Liebieghaus
Text: Kleilein, Doris, Berlin
Die Frankfurter Verbindung von Geist und Geld – im Liebieghaus am Schaumainkai wird sie greifbar, und das umso eindrucksvoller, seit Kuehn Malvezzi gemeinsam mit Direktor Max Hollein die Skulpturensammlung neu in Szene gesetzt und ein Schaudepot gestaltet haben.
„Auf ewige Zeiten ein Kunstmuseum einzurichten“ – unter dieser Bedingung vermachte der Textilfabrikant Heinrich Baron von Liebieg 1908 der Stadt Frankfurt seine Villa am Schaumainkai, einen Gründerzeitbau im überbordenden Stilmix der Zeit. Bereits ein Jahr später wurde das „Liebieghaus“ als städtisches Skulpturenmuseum eröffnet; heute gehört es mit über 3000 Werken aus fünf Jahrtausenden zu den wichtigsten Skulpturenmuseen weltweit und profitiert noch immer von großzügigen Schenkungen.

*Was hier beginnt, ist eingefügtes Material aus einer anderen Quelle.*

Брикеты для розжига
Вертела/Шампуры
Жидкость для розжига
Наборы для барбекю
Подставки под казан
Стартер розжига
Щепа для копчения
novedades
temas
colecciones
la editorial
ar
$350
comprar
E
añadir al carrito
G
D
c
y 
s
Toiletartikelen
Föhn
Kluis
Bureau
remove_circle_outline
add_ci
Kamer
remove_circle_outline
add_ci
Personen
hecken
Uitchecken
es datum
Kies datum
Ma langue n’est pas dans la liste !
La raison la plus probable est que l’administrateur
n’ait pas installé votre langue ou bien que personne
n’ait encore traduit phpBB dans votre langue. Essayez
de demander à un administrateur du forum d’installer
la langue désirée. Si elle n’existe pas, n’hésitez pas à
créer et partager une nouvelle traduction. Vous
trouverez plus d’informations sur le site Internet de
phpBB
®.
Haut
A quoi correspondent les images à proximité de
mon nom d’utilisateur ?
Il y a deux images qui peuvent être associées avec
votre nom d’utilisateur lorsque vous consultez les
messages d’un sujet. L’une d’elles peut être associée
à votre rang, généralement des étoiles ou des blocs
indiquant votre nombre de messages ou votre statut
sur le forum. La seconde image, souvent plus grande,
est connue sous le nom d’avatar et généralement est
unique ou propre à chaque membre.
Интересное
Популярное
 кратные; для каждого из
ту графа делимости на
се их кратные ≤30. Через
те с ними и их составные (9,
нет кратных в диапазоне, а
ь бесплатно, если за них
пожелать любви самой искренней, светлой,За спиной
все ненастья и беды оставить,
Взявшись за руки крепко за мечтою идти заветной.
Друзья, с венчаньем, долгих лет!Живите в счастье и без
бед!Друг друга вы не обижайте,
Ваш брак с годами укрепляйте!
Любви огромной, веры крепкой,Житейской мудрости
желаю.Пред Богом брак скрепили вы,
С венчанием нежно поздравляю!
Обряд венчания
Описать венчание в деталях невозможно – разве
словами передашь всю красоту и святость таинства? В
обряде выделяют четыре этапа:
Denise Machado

Als Schirn-Direktor Max Hollein 2006 die Leitung auch dieses Hauses übernahm, begann er mit einer grundlegenden Umstrukturierung des Hauses und der Sammlung, die mit dem jüngst eröffneten Schaudepot ihren Abschluss fand. Man kann sich den versierten Kunstmanager Hollein gut vorstellen, wie er mit seinem Kuratorenteam und den Architekten durch das Haus gezogen ist und in jeder Ecke gefegt hat: Nun ist die Institution gründlich entstaubt; auf 2200 Quadratmetern ist eingezogen, was international unter dem Begriff „zeitgenössische Museumspraxis“ gehandelt wird. Die wichtigste Entscheidung: Ein Drittel der Exponate wurde aus der Schausammlung geräumt und somit der einzelnen Skulptur mehr Platz gelassen. Die verbliebenen Figuren – von der „Frankfurter Athena“ (450 v. Chr.) bis zur „Ariadne auf dem Panther“ (1813–1814) – wurden aus dem White Cube befreit und vor kräftige, erzählende Farben gestellt: Die Wände sind sandgrau (Ägypten), lichtblau (Griechenland) und leuchtend rot (Rom), atmosphärischer Hintergrund und Leitsystem in einem. Derart in Szene gesetzt, scheint es, als würden die Skulpturen animiert und träten in Kontakt zu Besuchern und Räumen gleichermaßen.
Im Kontrast dazu ist das Schaudepot, das in drei Räumen mit 220 Quadratmetern im Untergeschoss eingerichtet wurde, in Anthrazit gehalten, mit weißen Lichtfeldern an der Decke. Die von Kuehn Malvezzi gewohnt unaufgeregte Gestaltung der Räume ist auch hier eine Wohltat: Die raumhohen „Einbauschränke“ und Vitrinen aus durchgefärbtem MDF sind kubisch und klar, sie bilden eine Familie mit den Sockeln der Schausammlung und dem Tresen aus schwarzem Glas und Leder im Foyer. Im Schaudepot hat ein Teil der aus dem Erdgeschoss verbannten Exponate Platz gefunden, profan sortiert nach Größe, Material und konservatorischen Aspekten. Aufgereiht wie im Küchenschrank stehen Figuren unterschiedlicher Epochen nebeneinander, erleichtert vom Ballast der Geschichte. Wie im Kölner Kolumbamuseum kann man einen Plan zur Hand nehmen und die eigenen Mutmaßungen überprüfen: Die Besucher werden forschend tätig.
Auch im Dachgeschoss werden die Gäste in das Geschehen hineingezogen – vorausgesetzt, sie finden den Weg in den Bereich „Sammeln und Forschen im 19. Jahrhundert“, zu dem nur ein kleiner Hinweis führt. Zur Neuordnung des Hauses gehört, dass die Museumsverwaltung, die bislang unter dem Dach saß, eine Etage tiefer gezogen ist und nun über eine enge Treppe der Aufstieg in die ehemaligen Privatzimmer des Barons möglich ist. Die „Studioli“, so der Name der zehn kleinen Räume, sind eine Entdeckung für sich – und das nicht nur, weil die Besucherführung sie als solche inszeniert: Verwinkelte, holzgetäfelte Gemächer mit Ausbuchtungen für Fensterplätze, von denen aus der Blick durch die alten Bäume hindurch über den Main schweifen kann. Fast beiläufig liegen Folianten mit Schwarz-Weiß-Fotos auf dem Tisch, die die Räume in ihrer ursprünglichen Benutzung zeigen, hier das Bett des Barons, dort sein Schreibtisch. Vom museumspädagogischen Zeigefinger bleibt man, wie im ganzen Haus, auf angenehme Weise verschont.